• [Extrait du texte]
====

Fiche du document numéro 30121

Num
30121
Date
Lundi 2 mai 1994
Amj
Auteur
Taille
4704273
Titre
Rapport du Lieutenant Colonel Damy. Objet : Circonstances de la mort de l'adjudant-chef Didot Alain, de son épouse et de l'adjudant-chef Maïer
Nom cité
Nom cité
Nom cité
Nom cité
Nom cité
Nom cité
Cote
DG GN ; 20210144_6(1-3) ; SHD_documents épars
Source
Fonds d'archives
Type
Rapport
Langue
FR
Citation
COETQUIDAN, le 2 mai 1994

RAPPORT

du Lieutenant Colonel DAMY
Chef du détachement militaire d'assistance technique
Gendarmerie au RWANDA

OBJET : Circonstances de la mort de l'adjudant-chef D... A, de son
épouse et de l’adjudant-chef M

DESTINATAIRE :

Direction Générale de la Gendarmerie Nationale
Division des Relations Internationales

L'adjudant-chel D... A... son épouse D... G... ,née L et l'adjudant-
chef M sont morts tragiquement à KIGALI (RWANDA) le vendredi 8 avril 1994.

====

• [Données brutes]
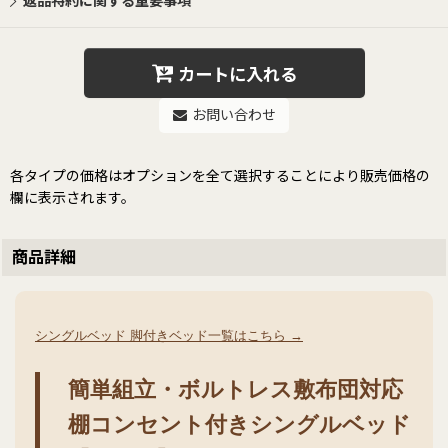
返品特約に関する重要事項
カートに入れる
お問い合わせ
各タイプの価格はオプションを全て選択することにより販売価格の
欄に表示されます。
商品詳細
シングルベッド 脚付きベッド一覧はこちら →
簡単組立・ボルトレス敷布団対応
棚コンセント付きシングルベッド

====

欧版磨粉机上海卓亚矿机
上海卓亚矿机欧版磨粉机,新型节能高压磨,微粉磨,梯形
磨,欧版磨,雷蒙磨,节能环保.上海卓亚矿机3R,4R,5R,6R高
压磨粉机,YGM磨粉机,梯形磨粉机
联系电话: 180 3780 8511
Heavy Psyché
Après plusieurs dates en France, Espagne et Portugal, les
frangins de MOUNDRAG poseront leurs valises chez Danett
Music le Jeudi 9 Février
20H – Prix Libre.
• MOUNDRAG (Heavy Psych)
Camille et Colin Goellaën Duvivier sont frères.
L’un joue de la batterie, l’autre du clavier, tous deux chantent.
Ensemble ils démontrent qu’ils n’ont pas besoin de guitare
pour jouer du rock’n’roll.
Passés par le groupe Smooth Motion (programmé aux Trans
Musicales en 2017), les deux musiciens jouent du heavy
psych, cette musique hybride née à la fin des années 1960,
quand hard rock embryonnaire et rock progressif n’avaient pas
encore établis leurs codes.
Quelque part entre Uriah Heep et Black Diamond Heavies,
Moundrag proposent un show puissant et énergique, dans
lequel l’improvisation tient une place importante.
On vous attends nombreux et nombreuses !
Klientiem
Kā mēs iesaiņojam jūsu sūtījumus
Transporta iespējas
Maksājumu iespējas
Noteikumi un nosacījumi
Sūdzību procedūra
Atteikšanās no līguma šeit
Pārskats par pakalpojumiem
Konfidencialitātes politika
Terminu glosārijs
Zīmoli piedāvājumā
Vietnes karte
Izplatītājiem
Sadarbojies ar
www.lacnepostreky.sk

====

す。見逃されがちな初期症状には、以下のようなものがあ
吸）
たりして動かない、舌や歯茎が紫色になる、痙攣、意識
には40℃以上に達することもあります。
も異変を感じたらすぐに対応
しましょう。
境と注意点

====

• [Tâches à réaliser]
• 1. Dans le rapport du lieutenant-colonel Damy, quelle fonction celui-ci occupe-t-il ?
• 2. Poursuivez le rapport du lieutenant-colonel Damy après sa dernière phrase.

• [Réponses par tâche]
• 1. Chef du détachement militaire d'assistance technique Gendarmerie au Rwanda.

• 2.
L'adjudant-chet D conseiller technique transmission et l'adjudant-chef M conseiller technique police judiciaire appartenaient tous deux au détachement
d'assistance technique Gendarmerie au RWANDA.

L'objet du présent rapport est d'exposer les circonstances du décès de ces trois
personnes, étant entendu que les circonstances relatées ci-dessous ne sont fondées que sur le témoignage verbal de personnes de nationalité rwandaise

***
*

Le vendredi 8 avril 1994, l'adjudant-chef D et son épouse sont à leur domicile, une villa située à KICYIRU, une colline de la ville sur laquelle sont implantées l'hôtel Méridien et le CDN (Conseil National du Développement) distants de deux kilomètres environ l'un de l'autre. Le CND abrite le bataillon FFR fort de 600 hommes. La villa de l’adjudant-chef D est située à mi-chemin des deux bâtiments, au nord et à proximité immédiate d'un rond point important car il commande l'accès à l'aéroport depuis le centre ville

L'adjudant-chef René M qui habite seul un pavillon dans l'enceinte du camp
de gendarmerie de KACYIRU a rejoint la veille le jeudi 7 avril son camarade D pour participer à la veille radio.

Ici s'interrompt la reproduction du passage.